The award-winning, web-based business journal run by the University of Pennsylvania’s Wharton School is launching its latest spinoff, this one with a focus on innovation in Israel.
Penn marked the launch of Israel Knowledge@Wharton  — a companion site to Knowledge@Wharton  — with an Oct. 12 program on campus. Lawrence Zicklin, an investment manager, philanthropist and New York University professor offered the keynote address on the impact of Israeli innovation.
Israel’s Consul General Yaron Sideman and Hillel director Rabbi Michael Uram also spoke.

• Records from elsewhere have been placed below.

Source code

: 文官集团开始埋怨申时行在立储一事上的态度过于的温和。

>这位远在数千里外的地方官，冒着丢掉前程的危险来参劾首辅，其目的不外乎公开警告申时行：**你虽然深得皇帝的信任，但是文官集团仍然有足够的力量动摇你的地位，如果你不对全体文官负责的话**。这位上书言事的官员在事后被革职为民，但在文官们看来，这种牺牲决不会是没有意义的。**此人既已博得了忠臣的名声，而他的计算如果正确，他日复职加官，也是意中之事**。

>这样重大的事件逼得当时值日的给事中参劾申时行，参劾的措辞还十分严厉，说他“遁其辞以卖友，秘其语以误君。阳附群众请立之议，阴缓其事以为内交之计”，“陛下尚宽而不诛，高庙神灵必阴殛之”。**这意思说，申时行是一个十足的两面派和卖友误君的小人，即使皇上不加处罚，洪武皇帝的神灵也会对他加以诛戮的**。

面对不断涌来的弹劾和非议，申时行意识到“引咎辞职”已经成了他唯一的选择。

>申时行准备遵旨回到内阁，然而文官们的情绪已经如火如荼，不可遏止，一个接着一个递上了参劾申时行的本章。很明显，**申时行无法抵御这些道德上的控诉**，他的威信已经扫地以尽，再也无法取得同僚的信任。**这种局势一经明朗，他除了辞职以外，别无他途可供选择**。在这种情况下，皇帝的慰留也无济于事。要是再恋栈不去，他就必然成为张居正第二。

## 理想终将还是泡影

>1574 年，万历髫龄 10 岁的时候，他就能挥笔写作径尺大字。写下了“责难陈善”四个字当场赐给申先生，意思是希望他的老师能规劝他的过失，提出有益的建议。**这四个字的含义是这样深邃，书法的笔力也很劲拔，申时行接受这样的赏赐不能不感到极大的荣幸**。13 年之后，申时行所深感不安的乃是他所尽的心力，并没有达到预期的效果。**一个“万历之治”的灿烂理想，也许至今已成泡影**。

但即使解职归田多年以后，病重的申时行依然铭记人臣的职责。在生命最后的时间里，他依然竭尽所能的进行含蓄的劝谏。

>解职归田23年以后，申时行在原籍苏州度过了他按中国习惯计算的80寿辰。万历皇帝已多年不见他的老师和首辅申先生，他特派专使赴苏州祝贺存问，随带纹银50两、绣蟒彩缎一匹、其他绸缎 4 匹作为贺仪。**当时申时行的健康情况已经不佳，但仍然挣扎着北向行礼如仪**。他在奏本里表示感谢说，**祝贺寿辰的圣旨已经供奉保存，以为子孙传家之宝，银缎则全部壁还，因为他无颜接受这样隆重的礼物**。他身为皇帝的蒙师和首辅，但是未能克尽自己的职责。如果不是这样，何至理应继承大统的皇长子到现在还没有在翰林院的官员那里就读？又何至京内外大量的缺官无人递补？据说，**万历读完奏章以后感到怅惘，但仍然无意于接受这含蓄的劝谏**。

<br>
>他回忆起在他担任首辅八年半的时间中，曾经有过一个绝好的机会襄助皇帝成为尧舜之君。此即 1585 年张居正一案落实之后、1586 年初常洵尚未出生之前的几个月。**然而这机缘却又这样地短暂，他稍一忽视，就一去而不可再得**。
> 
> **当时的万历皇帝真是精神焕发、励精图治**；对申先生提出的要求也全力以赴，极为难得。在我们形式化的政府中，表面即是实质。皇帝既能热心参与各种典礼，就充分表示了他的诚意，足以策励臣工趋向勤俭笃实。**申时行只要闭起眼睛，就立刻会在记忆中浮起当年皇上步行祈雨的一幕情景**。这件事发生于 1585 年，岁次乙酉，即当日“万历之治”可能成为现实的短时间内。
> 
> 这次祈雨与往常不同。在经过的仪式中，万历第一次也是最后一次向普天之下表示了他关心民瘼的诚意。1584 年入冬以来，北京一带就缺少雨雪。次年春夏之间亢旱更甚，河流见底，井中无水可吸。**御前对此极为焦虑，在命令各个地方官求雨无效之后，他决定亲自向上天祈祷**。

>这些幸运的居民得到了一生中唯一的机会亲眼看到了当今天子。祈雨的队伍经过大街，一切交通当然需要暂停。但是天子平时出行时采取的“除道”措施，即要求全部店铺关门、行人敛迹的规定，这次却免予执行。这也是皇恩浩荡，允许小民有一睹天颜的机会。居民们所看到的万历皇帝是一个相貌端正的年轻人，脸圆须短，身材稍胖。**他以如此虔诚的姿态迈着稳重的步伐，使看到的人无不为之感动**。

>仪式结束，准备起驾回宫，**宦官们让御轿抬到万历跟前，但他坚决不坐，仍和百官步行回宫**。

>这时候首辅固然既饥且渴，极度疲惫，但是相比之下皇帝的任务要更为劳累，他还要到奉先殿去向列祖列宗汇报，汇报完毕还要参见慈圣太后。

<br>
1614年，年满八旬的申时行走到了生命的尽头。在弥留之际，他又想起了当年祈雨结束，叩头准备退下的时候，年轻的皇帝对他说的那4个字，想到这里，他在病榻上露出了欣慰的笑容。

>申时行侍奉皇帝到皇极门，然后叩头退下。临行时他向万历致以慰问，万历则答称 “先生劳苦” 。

The 13-year-old Knowledge@Wharton  site concentrates on disseminating business knowledge to a wide audience — it claims 2.1 million subscribers — and making Penn faculty research as accessible as possible.
Knowledge@Wharton  has created web portals in Portuguese, Chinese, Spanish and Arabic, as well as an English-language site that delves into business developments in India.
The Israeli-focused site, kw.wharton.upenn.edu/israel , is written in English.
Bruce Brownstein, who is overseeing Israel Knowledge@Wharton , said the goal is to let the global community know what’s going on regarding Israeli innovation, rather than educating Israelis about something they already know. In fact, Brownstein said, it would make more sense to translate the site into Portuguese or Chinese than Hebrew.
As an institution, Wharton has long cultivated strong ties with the Jewish state. A number of key faculty members are Israeli, as are a sizable number of students, particularly in the MBA program.
The leaders behind this site, including several faculty members, view it as a way to fulfill the school’s twin missions of disseminating information about business and highlighting ways that sound business decisions can benefit society. “Wharton wants to be a force for good,” Brownstein said. “We define that in three ways: innovation, globalization and socialization.”
That means that Israeli firms are coming up with ideas that not only make money but can improve people’s lives — be it in agriculture and food production, biological sciences or information technology, he said. For example, Brownstein said, at a time when drought is leading to hunger in numerous regions around the world, the drip irrigation method honed in Israel could reap untold benefits if it were widely replicated.
The 2009 book Start-Up Nation by Saul Singer and Dan Senor, an adviser to Mitt Romney’s presidential campaign, captured the story of Israeli innovation and generated a fair amount of publicity. But Brownstein and others said Israeli innovation is an ongoing, evolving story that can best be covered in real time in an online platform.
Knowledge@Wharton  employs a journalistic style and is run by Mukul Pandya, a business journalist who’s written for The New York Times, The Wall Street Journal and The Economist.
The Israel site will feature several in-depth stories per month. The first major pieces focus on water technology, since the lack of access to potable, sanitary water is a major issue in many developing nations and something that the Jewish state has confronted since its founding.
Jerry Wind, a co-founder of Israel Knowledge@Wharton  and director of Penn’s Center for Advanced Studies in Management, said that improving Israel’s image is not part of the mission, but it could be a welcome byproduct. “People will see the good in Israel and how the world is benefiting from Israel,” he said. “Without Israeli innovation, the quality of life of everyone in the world — our life — would not be as good. There is no cell phone in the world, there is no computer in the world, that does not rely on Israeli technology.”